== Document segment ==
BEGIN

His son, Kenji Fujimori, tweeted video of himself breaking the news of the pardon to his father in his hospital bed and wishing him a Merry Christmas.
A statement from President Kuczynski’s office said he had decided to grant a “humanitarian pardon to Mr. Alberto Fujimori and seven other people in similar condition”, without naming the others.
According to the statement, doctors had “determined that Mr. Fujimori suffers from a progressive, degenerative and incurable illness and that prison conditions represent a grave risk to his life”.
Alberto Fujimori was transferred from his cell to a clinic suffering from low blood pressure and an irregular heartbeat, doctors said.
Kenji Fujimori said earlier that his father would probably not go home for several days.
The conservative Popular Force (FP) party, led by Albert Fujimori’s daughter, Keiko Fujimori, controls Congress and on December 21 tried to impeach President Kuczynski over a corruption scandal.
However, her brother Kenji split the FP vote, allowing President Kuczynski to stay in power and prompting the accusation that Alberto Fujimori’s release had been promised in exchange.
Leftist politician Veronika Mendoza labeled the president’s decision as treason: “To save his own skin he [President Kuczynski] cut a deal with Fujimori’s supporters.”

END

== Work order 1 ==
In the passage on Alberto Fujimori's pardon, do these statements agree with what it says? (a) The statement from President Kuczynski's office named the seven other people who were pardoned. (b) Alberto Fujimori was moved to a clinic with low blood pressure and an irregular heartbeat. (c) Kenji Fujimori expected his father to go home within a day. Answer yes or no for each, quoting the deciding words.
== Work order 2 ==
Carry the passage on Alberto Fujimori's pardon forward from its last sentence.
The listing is separate material and has no connection to the passage on Alberto Fujimori's pardon.

== Material supplied ==
BEGIN

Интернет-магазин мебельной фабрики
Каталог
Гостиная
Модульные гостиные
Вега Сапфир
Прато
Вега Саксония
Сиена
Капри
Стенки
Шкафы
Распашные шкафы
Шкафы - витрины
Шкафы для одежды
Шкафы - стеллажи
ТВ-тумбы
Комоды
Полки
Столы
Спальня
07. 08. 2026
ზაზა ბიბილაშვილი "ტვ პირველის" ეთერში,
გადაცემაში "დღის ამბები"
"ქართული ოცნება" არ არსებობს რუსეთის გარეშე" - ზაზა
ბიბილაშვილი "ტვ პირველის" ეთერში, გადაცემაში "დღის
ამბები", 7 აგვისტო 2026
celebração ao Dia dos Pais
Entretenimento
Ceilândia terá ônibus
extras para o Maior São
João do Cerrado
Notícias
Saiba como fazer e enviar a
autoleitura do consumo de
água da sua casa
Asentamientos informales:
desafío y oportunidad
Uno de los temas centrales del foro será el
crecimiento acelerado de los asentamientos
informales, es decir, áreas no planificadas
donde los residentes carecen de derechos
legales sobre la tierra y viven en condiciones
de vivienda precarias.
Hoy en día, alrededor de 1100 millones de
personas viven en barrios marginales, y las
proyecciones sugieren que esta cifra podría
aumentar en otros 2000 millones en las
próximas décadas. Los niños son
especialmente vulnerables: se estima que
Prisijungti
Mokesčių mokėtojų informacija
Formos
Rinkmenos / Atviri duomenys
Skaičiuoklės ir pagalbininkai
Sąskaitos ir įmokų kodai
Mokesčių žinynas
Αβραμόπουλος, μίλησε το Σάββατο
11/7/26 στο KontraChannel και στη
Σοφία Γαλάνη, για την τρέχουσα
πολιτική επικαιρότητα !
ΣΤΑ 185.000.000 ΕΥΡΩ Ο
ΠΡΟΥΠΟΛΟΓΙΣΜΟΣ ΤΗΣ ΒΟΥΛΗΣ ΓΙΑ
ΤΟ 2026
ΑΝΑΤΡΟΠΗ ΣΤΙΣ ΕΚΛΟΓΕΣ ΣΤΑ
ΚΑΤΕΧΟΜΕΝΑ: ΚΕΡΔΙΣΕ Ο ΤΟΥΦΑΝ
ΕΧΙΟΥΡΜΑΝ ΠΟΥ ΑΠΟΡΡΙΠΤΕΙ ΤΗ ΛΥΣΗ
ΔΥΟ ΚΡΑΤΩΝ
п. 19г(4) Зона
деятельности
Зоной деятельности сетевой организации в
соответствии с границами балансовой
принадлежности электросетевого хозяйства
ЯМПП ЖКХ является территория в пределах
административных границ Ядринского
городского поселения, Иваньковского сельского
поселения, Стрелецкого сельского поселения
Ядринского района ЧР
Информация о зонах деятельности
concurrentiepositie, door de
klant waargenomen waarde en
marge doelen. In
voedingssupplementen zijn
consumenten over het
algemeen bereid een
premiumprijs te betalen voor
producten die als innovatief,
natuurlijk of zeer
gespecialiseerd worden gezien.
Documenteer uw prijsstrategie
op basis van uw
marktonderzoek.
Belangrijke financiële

END
BEGIN

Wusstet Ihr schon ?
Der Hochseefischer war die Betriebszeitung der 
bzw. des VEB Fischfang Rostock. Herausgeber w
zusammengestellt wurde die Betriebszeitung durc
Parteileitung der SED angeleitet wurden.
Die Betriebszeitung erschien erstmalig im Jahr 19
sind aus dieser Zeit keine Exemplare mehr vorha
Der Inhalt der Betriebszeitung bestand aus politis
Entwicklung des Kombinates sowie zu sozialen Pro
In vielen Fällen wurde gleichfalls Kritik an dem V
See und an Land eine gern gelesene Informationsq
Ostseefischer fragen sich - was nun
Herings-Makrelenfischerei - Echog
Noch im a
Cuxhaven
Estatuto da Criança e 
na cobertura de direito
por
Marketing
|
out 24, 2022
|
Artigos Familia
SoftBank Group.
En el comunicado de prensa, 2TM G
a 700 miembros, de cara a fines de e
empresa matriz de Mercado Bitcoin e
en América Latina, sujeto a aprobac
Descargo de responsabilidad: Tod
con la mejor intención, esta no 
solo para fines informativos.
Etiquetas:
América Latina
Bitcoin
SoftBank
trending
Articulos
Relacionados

END

== Exercise result 1 ==
(a) No: "without naming the others"
(b) Yes: "transferred from his cell to a clinic suffering from low blood pressure and an irregular heartbeat"
(c) No: "his father would probably not go home for several days"

== Exercise result 2 ==
Pedro Pablo Kuczynski denied the claim.
In 2007, Alberto Fujimori was sentenced to six years in jail for bribery and abuse of power, but two years later was sentenced to another 25 years in prison for human rights abuses committed during his time in office.
The former president was convicted of authorizing killings carried out by death squads.
On December 24, police reportedly fired tear gas at dozens of protesters who turned out to protest at news of the pardon, waving pictures of victims of the counter-insurgency campaign.
Jose Miguel Vivanco, executive director of Human Rights Watch in the Americas, tweeted: “I regret Fujimori’s humanitarian pardon.
“Instead of reaffirming that in a state of law there is no special treatment for anyone, the idea that his liberation was a vulgar political negotiation in exchange for Pedro Pablo Kuczynski maintaining power will remain forever.”